[Start of Attachment]

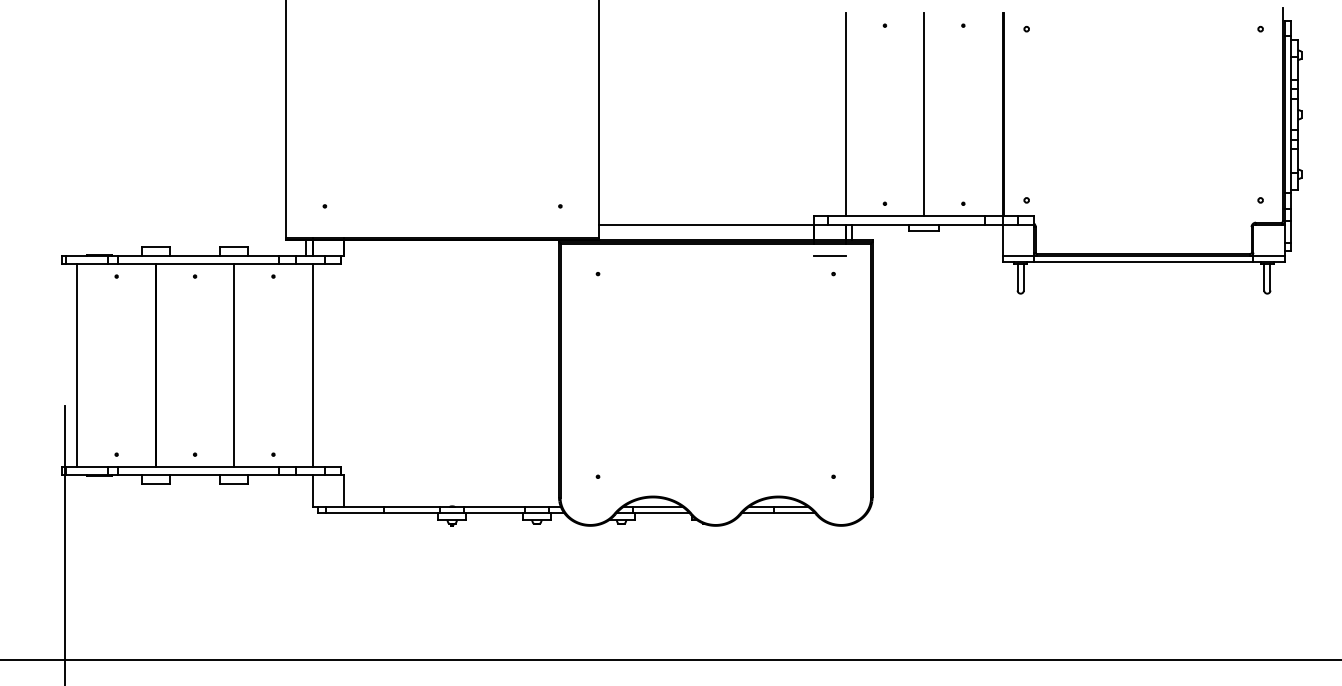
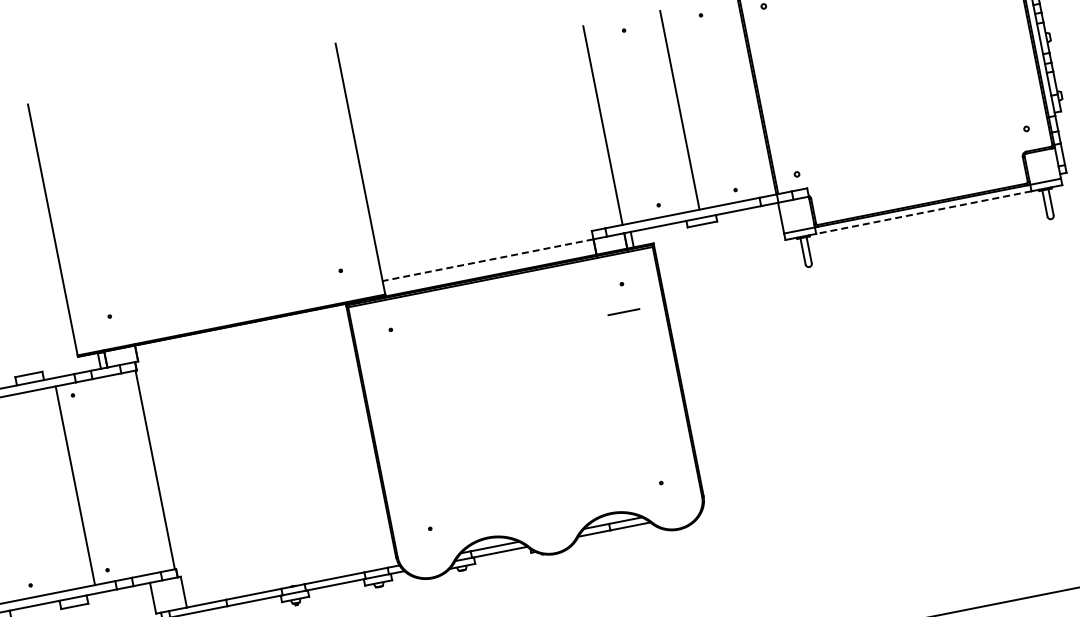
line: (706, 224) -> (487, 260), solid -> dashed
line: (829, 255) -> (623, 311), moved
line: (1143, 262) -> (923, 212), solid -> dashed
line: (234, 365) -> (75, 485), moved
line: (312, 365) -> (155, 469), moved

[End of Attachment]

WHAT YOU HAVE TO DO:
Each entry above should be printed again word for word, with any picture dropped.

COMPLETED TASK:
line: (706, 224) -> (487, 260), solid -> dashed
line: (829, 255) -> (623, 311), moved
line: (1143, 262) -> (923, 212), solid -> dashed
line: (234, 365) -> (75, 485), moved
line: (312, 365) -> (155, 469), moved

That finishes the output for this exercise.